Question

To factor the expression \( 3x^4 + 7x^3 + 4x^2 \), we can start by factoring out the greatest common factor (GCF) of the terms.

The GCF of the coefficients \( 3, 7, \) and \( 4 \) is \( 1 \), and the smallest power of \( x \) present in all terms is \( x^2 \). Thus, we can factor out \( x^2 \):

\[
3x^4 + 7x^3 + 4x^2 = x^2(3x^2 + 7x + 4)
\]

Next, we need to factor the quadratic expression \( 3x^2 + 7x + 4 \). To do this, we can look for two numbers that multiply to \( 3 \times 4 = 12 \) and add to \( 7 \).
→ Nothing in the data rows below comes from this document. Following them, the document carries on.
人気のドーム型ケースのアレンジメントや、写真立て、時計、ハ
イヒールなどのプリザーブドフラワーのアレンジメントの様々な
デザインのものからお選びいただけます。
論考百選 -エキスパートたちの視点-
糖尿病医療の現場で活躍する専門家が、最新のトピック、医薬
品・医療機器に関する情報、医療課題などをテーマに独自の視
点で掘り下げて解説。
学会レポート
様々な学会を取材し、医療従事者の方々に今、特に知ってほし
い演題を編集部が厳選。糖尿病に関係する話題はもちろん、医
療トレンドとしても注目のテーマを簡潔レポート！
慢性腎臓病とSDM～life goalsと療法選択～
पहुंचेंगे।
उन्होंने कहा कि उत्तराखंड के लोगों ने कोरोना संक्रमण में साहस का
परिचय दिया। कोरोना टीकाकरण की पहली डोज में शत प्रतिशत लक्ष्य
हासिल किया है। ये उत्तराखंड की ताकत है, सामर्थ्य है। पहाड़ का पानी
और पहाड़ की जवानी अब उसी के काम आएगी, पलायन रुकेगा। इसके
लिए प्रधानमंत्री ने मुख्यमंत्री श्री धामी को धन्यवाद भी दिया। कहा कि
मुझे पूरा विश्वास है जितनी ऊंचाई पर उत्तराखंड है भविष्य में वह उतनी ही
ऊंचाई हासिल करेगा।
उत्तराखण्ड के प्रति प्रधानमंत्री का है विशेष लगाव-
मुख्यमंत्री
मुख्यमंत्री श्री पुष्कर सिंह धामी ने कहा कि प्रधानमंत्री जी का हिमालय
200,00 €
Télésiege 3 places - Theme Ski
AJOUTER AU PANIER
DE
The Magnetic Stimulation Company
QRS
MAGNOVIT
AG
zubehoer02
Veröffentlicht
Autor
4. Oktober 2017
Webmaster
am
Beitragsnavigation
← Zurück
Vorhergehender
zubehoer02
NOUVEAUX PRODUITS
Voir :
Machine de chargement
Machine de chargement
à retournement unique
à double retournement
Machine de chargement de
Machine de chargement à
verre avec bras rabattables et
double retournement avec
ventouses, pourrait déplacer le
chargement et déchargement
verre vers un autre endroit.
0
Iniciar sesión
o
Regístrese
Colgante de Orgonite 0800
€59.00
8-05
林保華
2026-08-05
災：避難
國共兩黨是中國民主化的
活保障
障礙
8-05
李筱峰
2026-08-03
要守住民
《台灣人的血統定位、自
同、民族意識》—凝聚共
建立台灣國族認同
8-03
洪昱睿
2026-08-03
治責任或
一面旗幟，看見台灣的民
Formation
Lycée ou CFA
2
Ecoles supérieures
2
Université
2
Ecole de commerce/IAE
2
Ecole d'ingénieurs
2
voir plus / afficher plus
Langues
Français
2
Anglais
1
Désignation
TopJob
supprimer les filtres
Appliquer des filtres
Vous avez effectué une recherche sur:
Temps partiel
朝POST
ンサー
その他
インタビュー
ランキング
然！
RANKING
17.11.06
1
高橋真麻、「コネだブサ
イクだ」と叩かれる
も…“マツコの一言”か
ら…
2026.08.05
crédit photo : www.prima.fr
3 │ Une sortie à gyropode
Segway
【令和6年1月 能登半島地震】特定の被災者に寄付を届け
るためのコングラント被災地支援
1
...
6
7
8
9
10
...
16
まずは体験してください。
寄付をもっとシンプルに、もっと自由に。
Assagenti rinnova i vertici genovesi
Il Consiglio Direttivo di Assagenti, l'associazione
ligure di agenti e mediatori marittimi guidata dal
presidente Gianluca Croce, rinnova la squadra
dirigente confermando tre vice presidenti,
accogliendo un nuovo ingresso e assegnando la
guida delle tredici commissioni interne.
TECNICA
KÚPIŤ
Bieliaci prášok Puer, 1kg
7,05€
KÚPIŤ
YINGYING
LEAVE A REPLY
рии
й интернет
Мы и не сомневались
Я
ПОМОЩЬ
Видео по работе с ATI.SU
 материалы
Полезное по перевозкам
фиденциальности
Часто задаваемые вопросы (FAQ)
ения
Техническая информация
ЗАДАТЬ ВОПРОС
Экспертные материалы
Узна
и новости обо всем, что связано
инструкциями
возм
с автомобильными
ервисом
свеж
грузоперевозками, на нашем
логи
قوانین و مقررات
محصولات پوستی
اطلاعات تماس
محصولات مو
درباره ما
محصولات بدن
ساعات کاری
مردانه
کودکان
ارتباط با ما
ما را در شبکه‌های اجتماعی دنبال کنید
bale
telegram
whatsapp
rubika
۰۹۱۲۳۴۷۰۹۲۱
The numbers \( 3 \) and \( 4 \) meet this requirement.

Using them, we can rewrite the quadratic:

\[
3x^2 + 3x + 4x + 4
\]

Now, we can group the terms:

\[
(3x^2 + 3x) + (4x + 4)
\]

Factoring by grouping, we get:

\[
3x(x + 1) + 4(x + 1) = (3x + 4)(x + 1)
\]

Putting it all together, we find:

\[
3x^4 + 7x^3 + 4x^2 = x^2(3x + 4)(x + 1)
\]

Thus, the linear and quadratic factors of the expression \( 3x^4 + 7x^3 + 4x^2 \) are:

- Linear factors: \( (3x + 4) \) and \( (x + 1) \)
- Quadratic factor: \( x^2 \) (since it's a degree 2 factor, not linear but still an important factor of the original expression).

Final factorization:

\[
x^2(3x + 4)(x + 1)
\]